### DIRECTIONS
From the first line to the last, restate every record word for word, leaving out the pictures.

### INPUT DATA
Segment Open
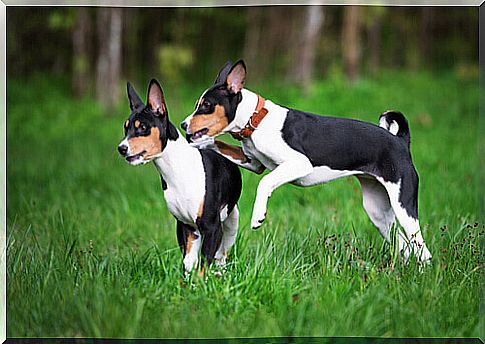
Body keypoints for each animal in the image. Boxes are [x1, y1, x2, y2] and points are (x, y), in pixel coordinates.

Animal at [117, 79, 242, 272]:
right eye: (126, 129)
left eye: (143, 127)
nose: (121, 148)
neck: (177, 171)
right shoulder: (186, 226)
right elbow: (189, 263)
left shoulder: (212, 227)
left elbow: (204, 264)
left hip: (231, 222)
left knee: (221, 255)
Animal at [181, 60, 432, 264]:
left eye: (206, 105)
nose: (183, 125)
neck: (257, 120)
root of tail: (400, 142)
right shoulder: (253, 163)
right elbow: (218, 145)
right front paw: (200, 144)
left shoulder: (298, 164)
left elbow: (265, 183)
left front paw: (258, 215)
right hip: (378, 210)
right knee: (403, 244)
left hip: (403, 206)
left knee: (422, 249)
Segment Closed
### RESPONSE BOX
Body keypoints for each animal in the image. Boxes are [x1, y1, x2, y2] and points are (x, y), in pixel coordinates.

Animal at [117, 79, 242, 272]:
right eye: (126, 129)
left eye: (143, 127)
nose: (121, 148)
neck: (177, 171)
right shoulder: (186, 226)
right elbow: (189, 263)
left shoulder: (212, 227)
left elbow: (204, 264)
left hip: (231, 222)
left knee: (221, 255)
Animal at [181, 60, 432, 264]:
left eye: (206, 105)
nose: (183, 125)
neck: (257, 120)
root of tail: (400, 142)
right shoulder: (253, 163)
right elbow: (218, 145)
right front paw: (200, 144)
left shoulder: (298, 164)
left elbow: (265, 183)
left front paw: (258, 215)
right hip: (378, 210)
right knee: (403, 244)
left hip: (403, 206)
left knee: (422, 249)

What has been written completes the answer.